The Impact of Federal Economic Recovery Efforts: According to a study by Alan Blinder, a former Vice-Chair of the Federal Reserve, and Mark Zandi, the chief economist of Moody's Analytics, federal recovery and state fiscal relief efforts, including TARP and the American Recovery and Reinvestment Act (ARRA), saved the economy from declining even further and spurred GDP growth. 

The authors found, "if policymakers had not reacted as aggressively or as quickly as they did, the financial system might still be unsettled, the economy might still be shrinking, and the costs to U.S. taxpayers would have been vastly greater."  Zandi and Blinder estimate that without these federal initiatives, an additional 8.5 million Americans would be without jobs in addition to the 8 million workers who lost their jobs since the recession started; they also estimate the nation's GDP would have been almost $1.4 trillion lower in the second quarter of 2010 than it was.

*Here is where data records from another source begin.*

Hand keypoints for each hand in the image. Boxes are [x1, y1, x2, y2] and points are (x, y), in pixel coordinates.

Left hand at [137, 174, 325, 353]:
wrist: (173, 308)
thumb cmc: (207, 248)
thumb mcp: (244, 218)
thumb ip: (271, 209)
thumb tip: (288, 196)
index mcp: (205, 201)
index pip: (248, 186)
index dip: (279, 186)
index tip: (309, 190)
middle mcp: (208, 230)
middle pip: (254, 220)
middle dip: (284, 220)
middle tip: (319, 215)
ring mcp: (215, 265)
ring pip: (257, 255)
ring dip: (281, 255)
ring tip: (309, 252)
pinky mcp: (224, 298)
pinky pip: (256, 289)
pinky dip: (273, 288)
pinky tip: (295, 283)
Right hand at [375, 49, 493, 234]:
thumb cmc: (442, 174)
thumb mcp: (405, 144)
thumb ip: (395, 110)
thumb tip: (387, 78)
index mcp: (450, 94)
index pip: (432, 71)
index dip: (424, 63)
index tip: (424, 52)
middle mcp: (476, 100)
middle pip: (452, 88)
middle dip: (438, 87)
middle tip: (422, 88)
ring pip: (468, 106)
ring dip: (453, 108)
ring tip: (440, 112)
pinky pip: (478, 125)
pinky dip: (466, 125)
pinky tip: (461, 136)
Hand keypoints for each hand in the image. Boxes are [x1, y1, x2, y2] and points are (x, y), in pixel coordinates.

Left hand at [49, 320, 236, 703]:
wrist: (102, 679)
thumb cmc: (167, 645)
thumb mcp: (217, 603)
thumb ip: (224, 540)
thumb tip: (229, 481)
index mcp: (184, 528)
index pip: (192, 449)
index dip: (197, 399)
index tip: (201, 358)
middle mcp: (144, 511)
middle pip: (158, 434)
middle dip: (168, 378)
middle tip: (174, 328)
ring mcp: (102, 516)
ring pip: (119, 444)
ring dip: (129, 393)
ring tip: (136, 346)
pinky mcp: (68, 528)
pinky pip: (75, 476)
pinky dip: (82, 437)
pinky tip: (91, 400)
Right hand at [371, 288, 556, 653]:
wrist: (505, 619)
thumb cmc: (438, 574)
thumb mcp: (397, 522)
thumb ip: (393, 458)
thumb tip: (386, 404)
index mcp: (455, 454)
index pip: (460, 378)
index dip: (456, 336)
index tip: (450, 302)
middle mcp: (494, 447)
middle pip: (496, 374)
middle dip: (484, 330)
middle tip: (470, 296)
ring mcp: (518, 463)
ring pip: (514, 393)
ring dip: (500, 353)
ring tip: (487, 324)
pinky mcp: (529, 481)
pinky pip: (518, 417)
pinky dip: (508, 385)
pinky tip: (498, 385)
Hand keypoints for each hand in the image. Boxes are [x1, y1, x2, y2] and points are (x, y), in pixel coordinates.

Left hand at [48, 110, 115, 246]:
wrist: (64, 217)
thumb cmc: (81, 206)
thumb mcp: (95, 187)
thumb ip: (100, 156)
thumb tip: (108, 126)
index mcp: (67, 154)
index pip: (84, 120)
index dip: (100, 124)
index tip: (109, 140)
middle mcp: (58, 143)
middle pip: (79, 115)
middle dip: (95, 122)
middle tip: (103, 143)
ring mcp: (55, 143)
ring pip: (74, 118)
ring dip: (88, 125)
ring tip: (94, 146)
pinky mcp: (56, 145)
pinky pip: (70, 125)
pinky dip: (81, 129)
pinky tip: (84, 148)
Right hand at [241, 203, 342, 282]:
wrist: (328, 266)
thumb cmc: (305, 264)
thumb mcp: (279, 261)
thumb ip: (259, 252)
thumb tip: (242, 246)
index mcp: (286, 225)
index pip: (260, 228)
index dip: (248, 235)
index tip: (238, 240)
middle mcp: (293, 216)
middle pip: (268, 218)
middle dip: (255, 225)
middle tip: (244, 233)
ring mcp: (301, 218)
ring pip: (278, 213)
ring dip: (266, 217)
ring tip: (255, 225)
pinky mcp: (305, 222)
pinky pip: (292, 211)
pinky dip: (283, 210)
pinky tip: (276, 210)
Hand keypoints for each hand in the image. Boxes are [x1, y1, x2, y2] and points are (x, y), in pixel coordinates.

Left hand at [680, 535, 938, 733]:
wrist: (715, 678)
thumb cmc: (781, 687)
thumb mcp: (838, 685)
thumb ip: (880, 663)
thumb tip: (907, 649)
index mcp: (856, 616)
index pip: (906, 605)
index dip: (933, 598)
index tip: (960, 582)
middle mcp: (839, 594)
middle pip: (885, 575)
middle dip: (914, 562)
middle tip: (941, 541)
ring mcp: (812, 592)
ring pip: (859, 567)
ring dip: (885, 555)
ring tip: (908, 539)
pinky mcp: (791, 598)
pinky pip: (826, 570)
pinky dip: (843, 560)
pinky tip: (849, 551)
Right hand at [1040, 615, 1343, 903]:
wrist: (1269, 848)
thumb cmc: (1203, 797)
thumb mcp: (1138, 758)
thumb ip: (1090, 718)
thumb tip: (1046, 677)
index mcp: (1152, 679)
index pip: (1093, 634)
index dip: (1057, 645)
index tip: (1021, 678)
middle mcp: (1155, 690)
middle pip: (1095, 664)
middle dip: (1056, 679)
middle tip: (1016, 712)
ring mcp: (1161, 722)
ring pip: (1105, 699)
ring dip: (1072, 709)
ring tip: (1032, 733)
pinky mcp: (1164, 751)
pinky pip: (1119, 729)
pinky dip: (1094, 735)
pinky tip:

The following graph depicts the change in real GDP as a result of financial stabilization and recovery efforts.  The graph appears in a recent Center on Budget Policy Priorities publication, Chart Book: The Legacy of the Great Recession, which comprehensively tracks economic circumstances in recent years.

Though TARP successfully staved off further financial collapse, the government could have taken further steps to prevent corporate malfeasance, increase accountability and transparency, limit executive compensation, and rein in the harmful banking practices of institutions that received public funds through the program.  

The Need for Further Federal Action: Nevertheless, stubbornly high unemployment rates and continued state fiscal woes merit further federal efforts to incite job creation and state fiscal relief.  President Obama's announcement last month of a proposed $50 billion infrastructure initiative is definitely a start, but more concerted policy efforts are needed to alleviate economic and fiscal pain.